#### [Work required]
The reply has to be a number alone, equal to how many lines in the entries below hold the string "service".

[Extracted data entries]
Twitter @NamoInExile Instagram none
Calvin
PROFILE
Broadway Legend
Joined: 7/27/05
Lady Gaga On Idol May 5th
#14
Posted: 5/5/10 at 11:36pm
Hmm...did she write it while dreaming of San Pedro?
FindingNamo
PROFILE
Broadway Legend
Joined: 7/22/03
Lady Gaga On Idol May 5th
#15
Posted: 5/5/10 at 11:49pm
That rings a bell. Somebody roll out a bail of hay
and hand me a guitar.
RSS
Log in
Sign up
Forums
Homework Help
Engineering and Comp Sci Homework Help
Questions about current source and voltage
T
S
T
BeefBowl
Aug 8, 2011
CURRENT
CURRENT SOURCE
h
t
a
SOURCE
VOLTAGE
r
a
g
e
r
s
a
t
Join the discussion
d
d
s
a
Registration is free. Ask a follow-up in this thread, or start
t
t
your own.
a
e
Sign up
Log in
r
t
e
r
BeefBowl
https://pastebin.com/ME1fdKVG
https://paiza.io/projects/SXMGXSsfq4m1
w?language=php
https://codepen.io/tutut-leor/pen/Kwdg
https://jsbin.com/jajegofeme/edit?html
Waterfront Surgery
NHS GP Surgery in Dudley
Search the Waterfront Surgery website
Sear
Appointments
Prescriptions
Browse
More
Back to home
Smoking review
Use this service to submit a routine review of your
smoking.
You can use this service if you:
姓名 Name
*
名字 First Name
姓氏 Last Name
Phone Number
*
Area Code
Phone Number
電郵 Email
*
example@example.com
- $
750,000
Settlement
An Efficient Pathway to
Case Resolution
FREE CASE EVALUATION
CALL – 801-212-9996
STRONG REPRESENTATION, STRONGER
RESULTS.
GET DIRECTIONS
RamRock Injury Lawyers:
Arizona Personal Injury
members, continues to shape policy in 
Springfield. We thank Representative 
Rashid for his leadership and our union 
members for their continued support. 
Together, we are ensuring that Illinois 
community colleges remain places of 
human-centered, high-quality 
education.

#### [Result below]
2